Rewrite the lines of every row with "camera" substituted for "pose" and nothing else changed, leaving the pictures out.

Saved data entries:
——————————

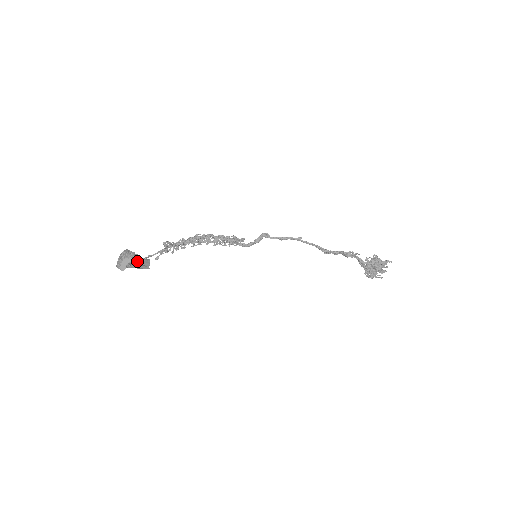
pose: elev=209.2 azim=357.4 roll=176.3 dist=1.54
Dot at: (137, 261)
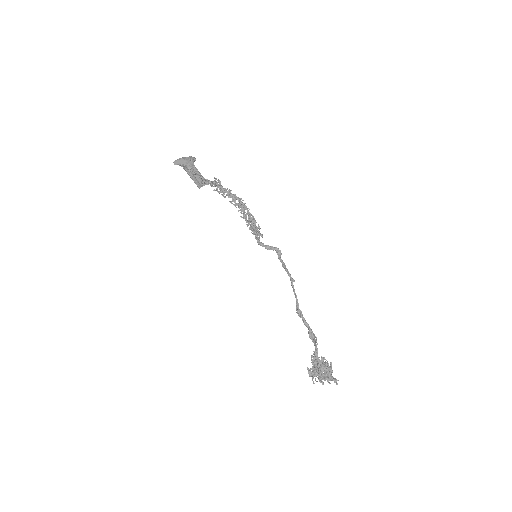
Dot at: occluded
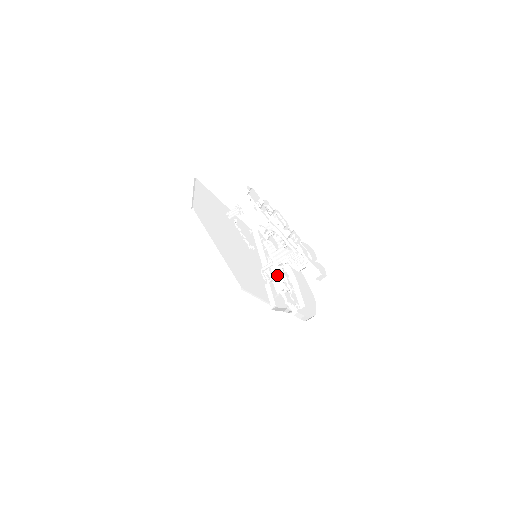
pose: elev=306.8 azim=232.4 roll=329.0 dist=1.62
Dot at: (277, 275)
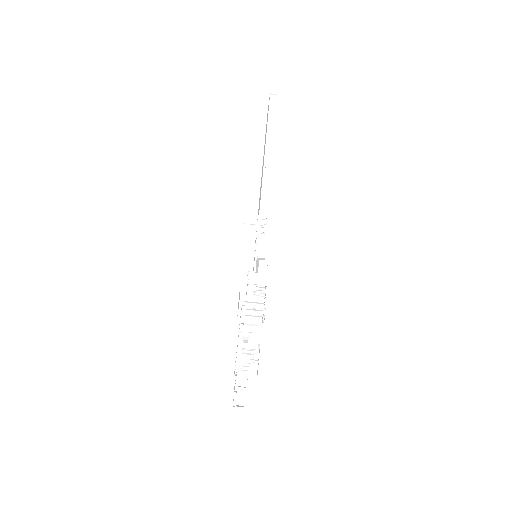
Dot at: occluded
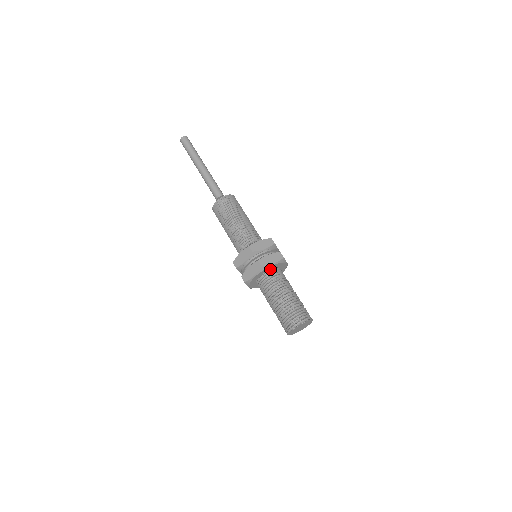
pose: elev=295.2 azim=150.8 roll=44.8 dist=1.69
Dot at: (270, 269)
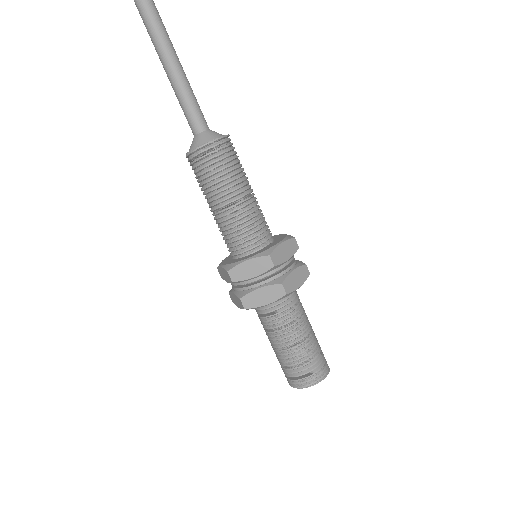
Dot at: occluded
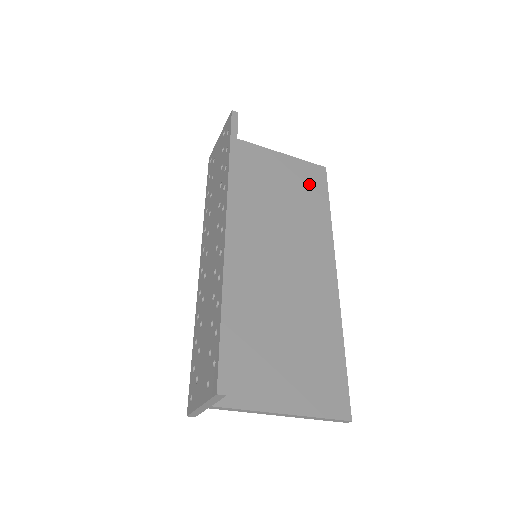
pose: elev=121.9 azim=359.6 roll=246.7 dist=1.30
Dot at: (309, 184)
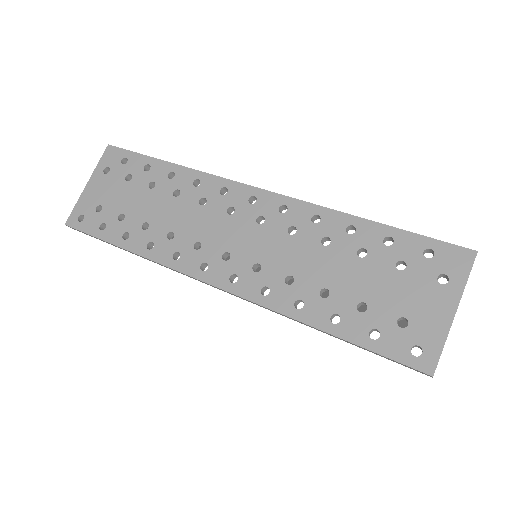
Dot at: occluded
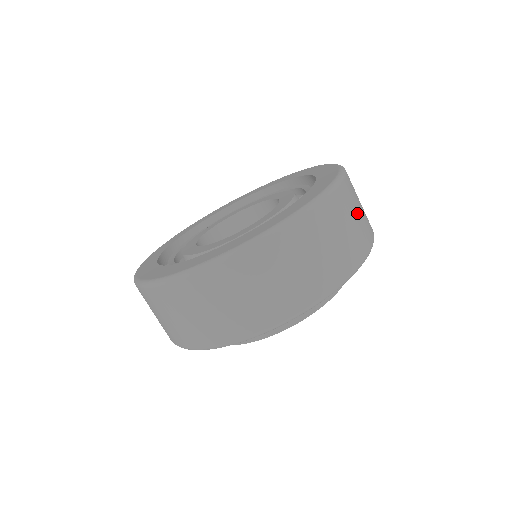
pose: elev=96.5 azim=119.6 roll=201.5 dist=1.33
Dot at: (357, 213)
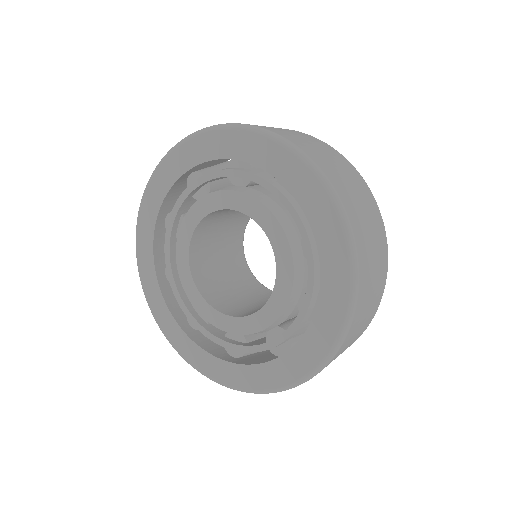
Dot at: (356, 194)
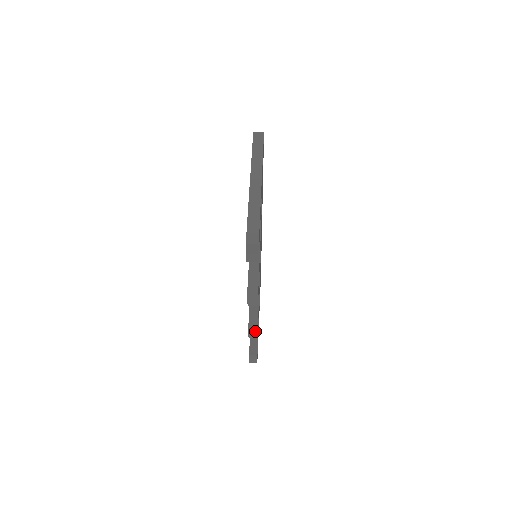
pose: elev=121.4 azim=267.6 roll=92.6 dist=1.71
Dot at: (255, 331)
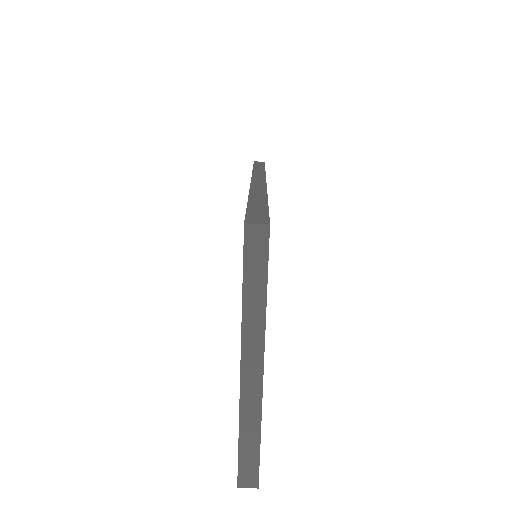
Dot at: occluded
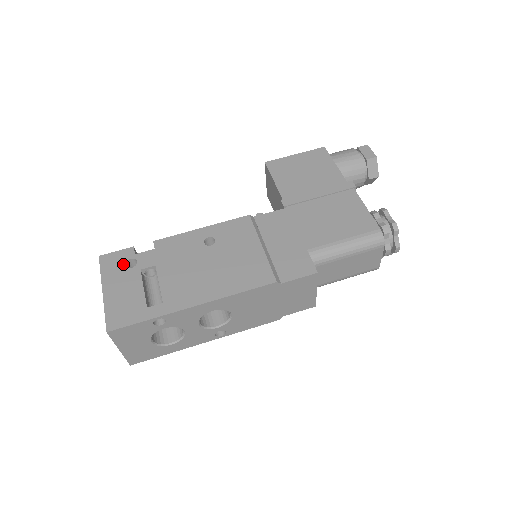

——————————

Solution to this task:
camera: elev=209.2 azim=357.4 roll=176.3 dist=1.54
Dot at: (137, 261)
Dot at: occluded
camera: elev=306.8 azim=232.4 roll=329.0 dist=1.62
Dot at: (277, 275)
Dot at: occluded
camera: elev=295.2 azim=150.8 roll=44.8 dist=1.69
Dot at: (270, 269)
Dot at: occluded
camera: elev=121.9 azim=359.6 roll=246.7 dist=1.30
Dot at: (309, 184)
Dot at: occluded
camera: elev=96.5 azim=119.6 roll=201.5 dist=1.33
Dot at: (357, 213)
Dot at: (356, 194)
camera: elev=121.4 azim=267.6 roll=92.6 dist=1.71
Dot at: (255, 331)
Dot at: occluded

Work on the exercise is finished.